Au plan sanitaire, priorité doit être donnée à la prévention et au dépistage pour soulager en amont le fardeau de l’hôpital. Nous avons tous été pris au dépourvu par l’épidémie du Covid-19, faute de préparation. N’attendons pas qu’il soit trop tard pour anticiper d’autres fléaux moins rapides mais tout aussi dangereux tels que l’obésité, les addictions, les troubles mentaux, la dépendance liée au grand âge ou au handicap. Cela nécessite une véritable combinaison entre la formation des professionnels de santé, l’éducation sanitaire des citoyens et des soins de premiers recours. C’est aussi la capacité à faire travailler ensemble les hôpitaux avec la médecine de ville, le secteur social (précarité, enfance, famille…) et le secteur médico-social (personnes âgées et handicap) : il s’agit de favoriser l’autonomie des citoyens par la santé et l’emploi, c’est dire le maintien à domicile et la réinsertion sociale.
Au plan social, seul le dialogue permettra de trouver une meilleure régulation entre les exigences de l’organisation de l’hôpital et celles des personnels hospitaliers. Il convient de redonner du sens au travail en cernant mieux les missions de l’hôpital, dans un objectif partagé de qualité des soins et d’égalité d’accès aux soins entre les territoires. Malgré les difficultés financières qui pèseront, il sera alors plus acceptable d’ajuster l’allocation des ressources aux contraintes du travail. Le dialogue social entre directions, les équipes médico soignantes et les syndicats doit reposer sur la responsabilité partagée et non sur des algorithmes.
Au plan démocratique, la crise du Covid-19 a rappelé le besoin de l’intervention de l’État et d’une véritable solidarité européenne mais aussi affirmé la volonté des collectivités locales d’agir efficacement dans le domaine de la santé publique et de la protection des populations.

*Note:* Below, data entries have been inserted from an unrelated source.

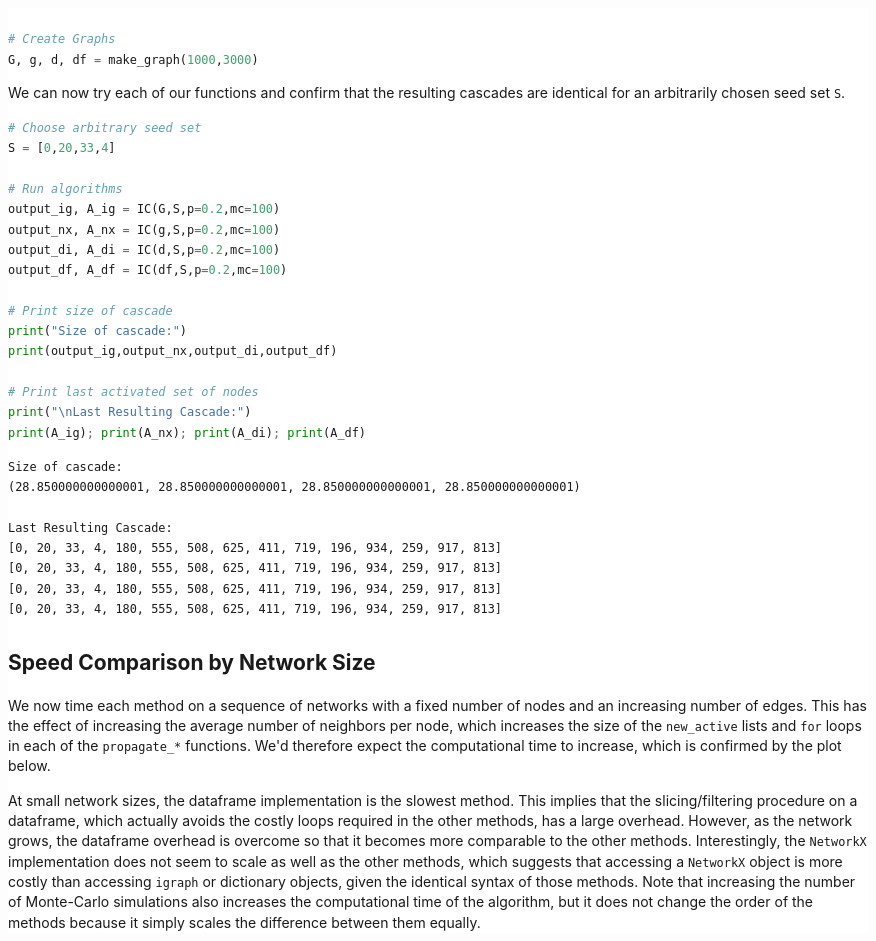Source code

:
 ```python

# Create Graphs
G, g, d, df = make_graph(1000,3000)
```

We can now try each of our functions and confirm that the resulting cascades are identical for an arbitrarily chosen seed set `S`.


```python
# Choose arbitrary seed set
S = [0,20,33,4]

# Run algorithms
output_ig, A_ig = IC(G,S,p=0.2,mc=100)
output_nx, A_nx = IC(g,S,p=0.2,mc=100)
output_di, A_di = IC(d,S,p=0.2,mc=100)
output_df, A_df = IC(df,S,p=0.2,mc=100)

# Print size of cascade
print("Size of cascade:")
print(output_ig,output_nx,output_di,output_df)

# Print last activated set of nodes
print("\nLast Resulting Cascade:")
print(A_ig); print(A_nx); print(A_di); print(A_df)
```

    Size of cascade:
    (28.850000000000001, 28.850000000000001, 28.850000000000001, 28.850000000000001)
    
    Last Resulting Cascade:
    [0, 20, 33, 4, 180, 555, 508, 625, 411, 719, 196, 934, 259, 917, 813]
    [0, 20, 33, 4, 180, 555, 508, 625, 411, 719, 196, 934, 259, 917, 813]
    [0, 20, 33, 4, 180, 555, 508, 625, 411, 719, 196, 934, 259, 917, 813]
    [0, 20, 33, 4, 180, 555, 508, 625, 411, 719, 196, 934, 259, 917, 813]


## Speed Comparison by Network Size

We now time each method on a sequence of networks with a fixed number of nodes and an increasing number of edges. This has the effect of increasing the average number of neighbors per node, which increases the size of the `new_active` lists and `for` loops in each of the `propagate_*` functions. We'd therefore expect the computational time to increase, which is confirmed by the plot below.

At small network sizes, the dataframe implementation is the slowest method. This implies that the slicing/filtering procedure on a dataframe, which actually avoids the costly loops required in the other methods, has a large overhead. However, as the network grows, the dataframe overhead is overcome so that it becomes more comparable to the other methods. Interestingly, the `NetworkX` implementation does not seem to scale as well as the other methods, which suggests that accessing a `NetworkX` object is more costly than accessing `igraph` or dictionary objects, given the identical syntax of those methods. Note that increasing the number of Monte-Carlo simulations also increases the computational time of the algorithm, but it does not change the order of the methods because it simply scales the difference between them equally.
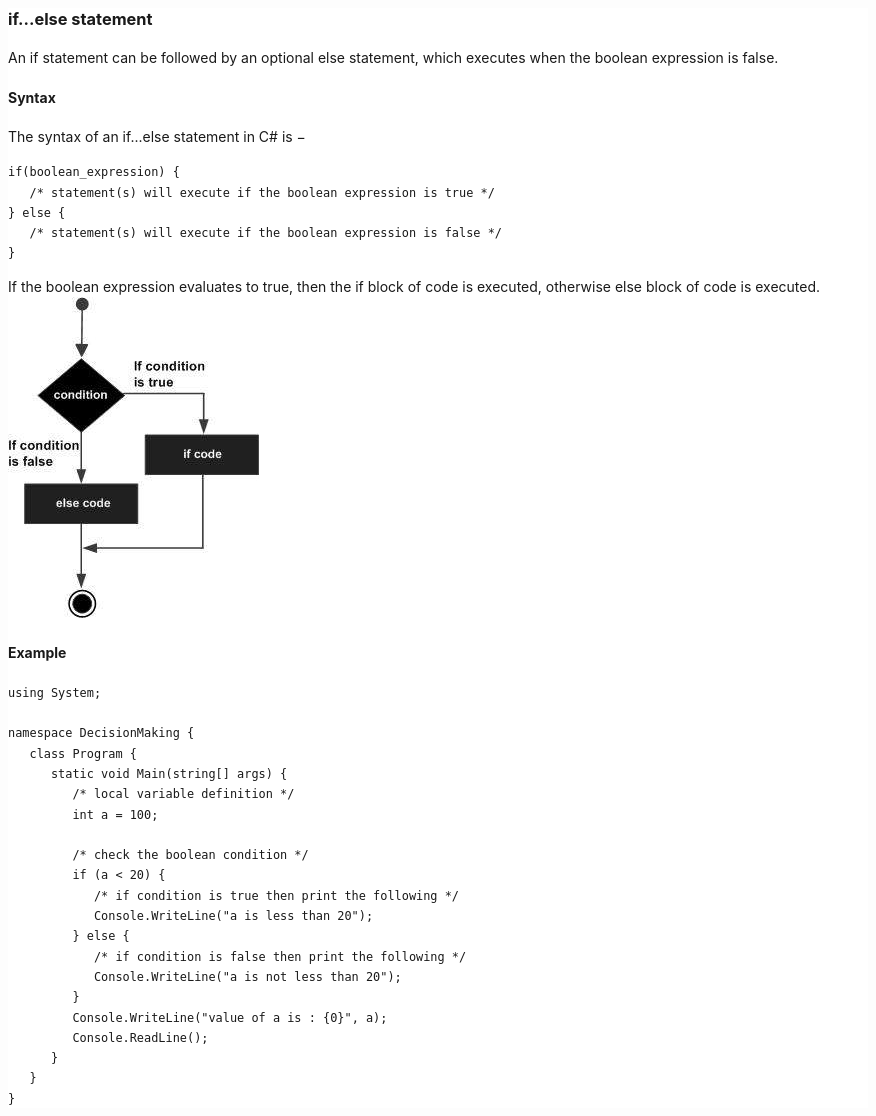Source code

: ### if...else statement
An if statement can be followed by an optional else statement, which executes when the boolean expression is false.

#### Syntax
The syntax of an if...else statement in C# is −

```
if(boolean_expression) {
   /* statement(s) will execute if the boolean expression is true */
} else {
   /* statement(s) will execute if the boolean expression is false */
}
```

If the boolean expression evaluates to true, then the if block of code is executed, otherwise else block of code is executed.
![ifelseflowdiagram](imgs/ifelseflowdiagram.png)

#### Example
```
using System;

namespace DecisionMaking {
   class Program {
      static void Main(string[] args) {
         /* local variable definition */
         int a = 100;

         /* check the boolean condition */
         if (a < 20) {
            /* if condition is true then print the following */
            Console.WriteLine("a is less than 20");
         } else {
            /* if condition is false then print the following */
            Console.WriteLine("a is not less than 20");
         }
         Console.WriteLine("value of a is : {0}", a);
         Console.ReadLine();
      }
   }
}
```

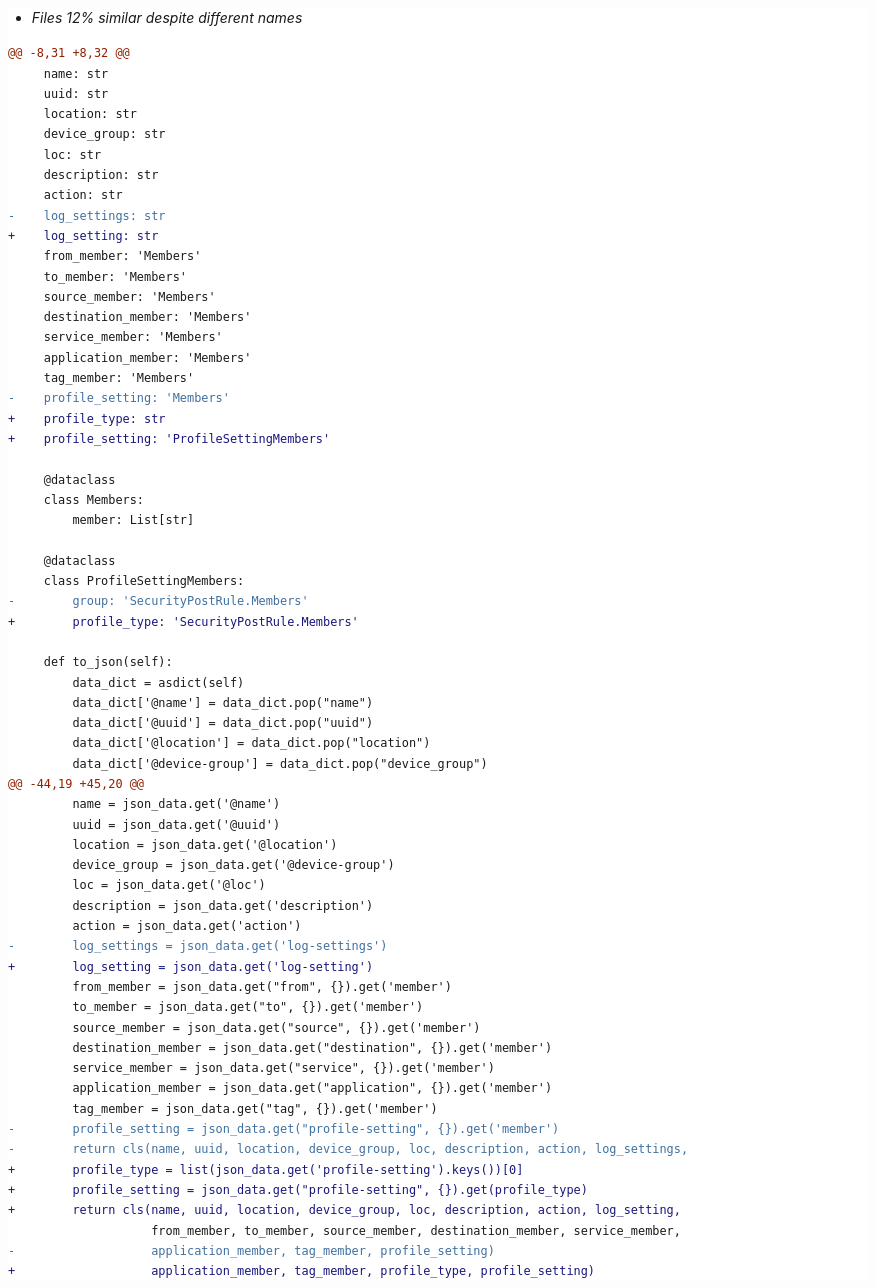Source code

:  * *Files 12% similar despite different names*

```diff
@@ -8,31 +8,32 @@
     name: str
     uuid: str
     location: str
     device_group: str
     loc: str
     description: str
     action: str
-    log_settings: str
+    log_setting: str
     from_member: 'Members'
     to_member: 'Members'
     source_member: 'Members'
     destination_member: 'Members'
     service_member: 'Members'
     application_member: 'Members'
     tag_member: 'Members'
-    profile_setting: 'Members'
+    profile_type: str
+    profile_setting: 'ProfileSettingMembers'
 
     @dataclass
     class Members:
         member: List[str]
 
     @dataclass
     class ProfileSettingMembers:
-        group: 'SecurityPostRule.Members'
+        profile_type: 'SecurityPostRule.Members'
 
     def to_json(self):
         data_dict = asdict(self)
         data_dict['@name'] = data_dict.pop("name")
         data_dict['@uuid'] = data_dict.pop("uuid")
         data_dict['@location'] = data_dict.pop("location")
         data_dict['@device-group'] = data_dict.pop("device_group")
@@ -44,19 +45,20 @@
         name = json_data.get('@name')
         uuid = json_data.get('@uuid')
         location = json_data.get('@location')
         device_group = json_data.get('@device-group')
         loc = json_data.get('@loc')
         description = json_data.get('description')
         action = json_data.get('action')
-        log_settings = json_data.get('log-settings')
+        log_setting = json_data.get('log-setting')
         from_member = json_data.get("from", {}).get('member')
         to_member = json_data.get("to", {}).get('member')
         source_member = json_data.get("source", {}).get('member')
         destination_member = json_data.get("destination", {}).get('member')
         service_member = json_data.get("service", {}).get('member')
         application_member = json_data.get("application", {}).get('member')
         tag_member = json_data.get("tag", {}).get('member')
-        profile_setting = json_data.get("profile-setting", {}).get('member')
-        return cls(name, uuid, location, device_group, loc, description, action, log_settings,
+        profile_type = list(json_data.get('profile-setting').keys())[0]
+        profile_setting = json_data.get("profile-setting", {}).get(profile_type)
+        return cls(name, uuid, location, device_group, loc, description, action, log_setting,
                    from_member, to_member, source_member, destination_member, service_member,
-                   application_member, tag_member, profile_setting)
+                   application_member, tag_member, profile_type, profile_setting)
```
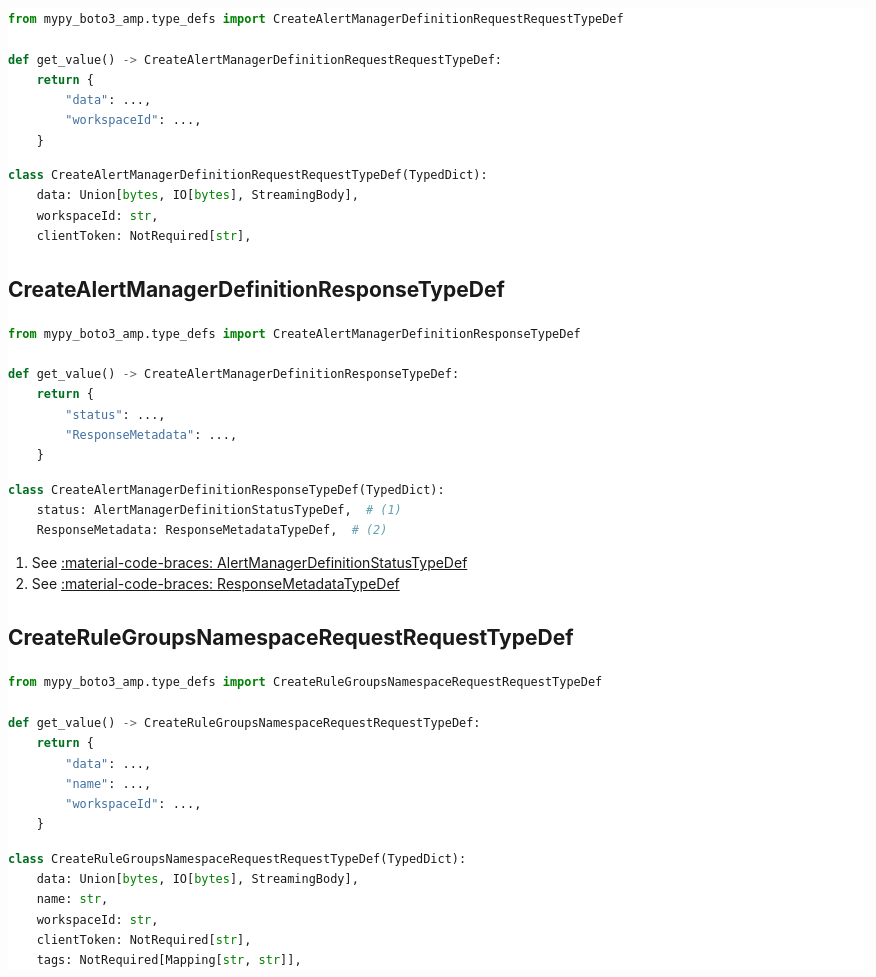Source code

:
 ```python title="Usage Example"
from mypy_boto3_amp.type_defs import CreateAlertManagerDefinitionRequestRequestTypeDef

def get_value() -> CreateAlertManagerDefinitionRequestRequestTypeDef:
    return {
        "data": ...,
        "workspaceId": ...,
    }
```

```python title="Definition"
class CreateAlertManagerDefinitionRequestRequestTypeDef(TypedDict):
    data: Union[bytes, IO[bytes], StreamingBody],
    workspaceId: str,
    clientToken: NotRequired[str],
```

## CreateAlertManagerDefinitionResponseTypeDef

```python title="Usage Example"
from mypy_boto3_amp.type_defs import CreateAlertManagerDefinitionResponseTypeDef

def get_value() -> CreateAlertManagerDefinitionResponseTypeDef:
    return {
        "status": ...,
        "ResponseMetadata": ...,
    }
```

```python title="Definition"
class CreateAlertManagerDefinitionResponseTypeDef(TypedDict):
    status: AlertManagerDefinitionStatusTypeDef,  # (1)
    ResponseMetadata: ResponseMetadataTypeDef,  # (2)
```

1. See [:material-code-braces: AlertManagerDefinitionStatusTypeDef](./type_defs.md#alertmanagerdefinitionstatustypedef) 
2. See [:material-code-braces: ResponseMetadataTypeDef](./type_defs.md#responsemetadatatypedef) 
## CreateRuleGroupsNamespaceRequestRequestTypeDef

```python title="Usage Example"
from mypy_boto3_amp.type_defs import CreateRuleGroupsNamespaceRequestRequestTypeDef

def get_value() -> CreateRuleGroupsNamespaceRequestRequestTypeDef:
    return {
        "data": ...,
        "name": ...,
        "workspaceId": ...,
    }
```

```python title="Definition"
class CreateRuleGroupsNamespaceRequestRequestTypeDef(TypedDict):
    data: Union[bytes, IO[bytes], StreamingBody],
    name: str,
    workspaceId: str,
    clientToken: NotRequired[str],
    tags: NotRequired[Mapping[str, str]],
```
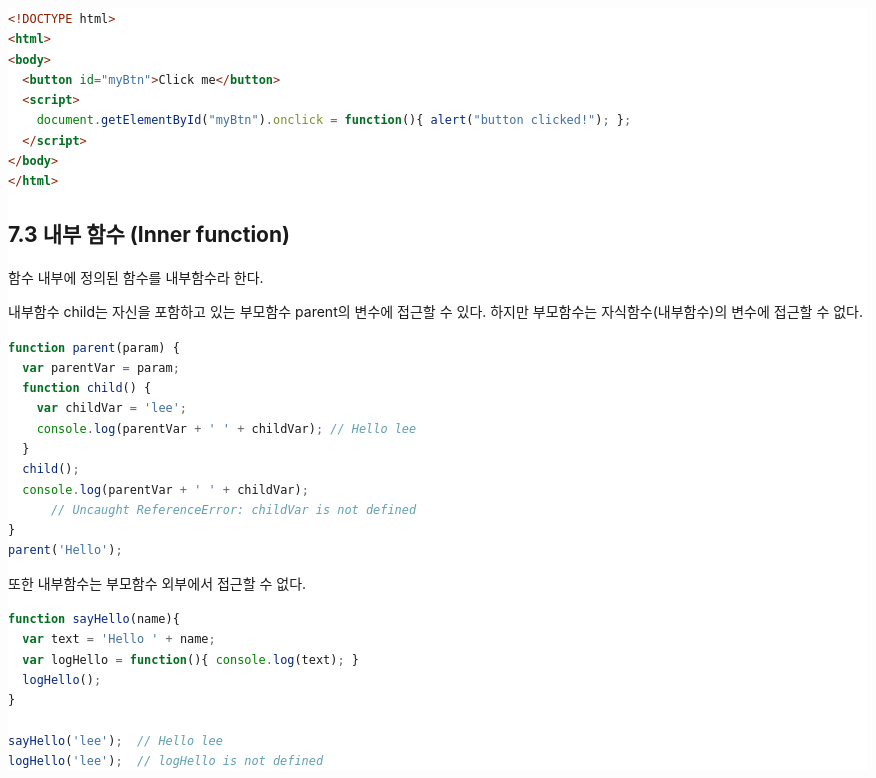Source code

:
 ```html
<!DOCTYPE html>
<html>
<body>
  <button id="myBtn">Click me</button>
  <script>
    document.getElementById("myBtn").onclick = function(){ alert("button clicked!"); };
  </script>
</body>
</html>
```

## 7.3 내부 함수 (Inner function)

함수 내부에 정의된 함수를 내부함수라 한다.

내부함수 child는 자신을 포함하고 있는 부모함수 parent의 변수에 접근할 수 있다. 하지만 부모함수는 자식함수(내부함수)의 변수에 접근할 수 없다.

```javascript
function parent(param) {
  var parentVar = param;
  function child() {
    var childVar = 'lee';
    console.log(parentVar + ' ' + childVar); // Hello lee
  }
  child();
  console.log(parentVar + ' ' + childVar);
      // Uncaught ReferenceError: childVar is not defined
}
parent('Hello');
```

또한 내부함수는 부모함수 외부에서 접근할 수 없다.

```javascript
function sayHello(name){
  var text = 'Hello ' + name;
  var logHello = function(){ console.log(text); }
  logHello();
}

sayHello('lee');  // Hello lee
logHello('lee');  // logHello is not defined
```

Il appartient à la représentation nationale, avec l’élan et la contribution du débat citoyen, d’apprécier les bons niveaux de délégation et de redéfinir la place de l’État dans le pilotage de la santé publique et l’hôpital en particulier. Ce débat est d’autant plus important qu’il engage désormais, avec le développement du numérique, non seulement le respect des libertés publiques et individuelles mais aussi la protection des données de santé. La nation doit se réapproprier non seulement l’industrie des produits de santé mais aussi la maîtrise des nouvelles technologies et de leur emploi par le système de santé.
Cette double crise sociale et sanitaire fait entrer l’hôpital de plain-pied dans une aire nouvelle avec des risques nouveaux à maîtriser et des potentialités nouvelles à exploiter : il est en droit de demander à l’État les moyens de sa mission pour conforter sa place au sein de la nation.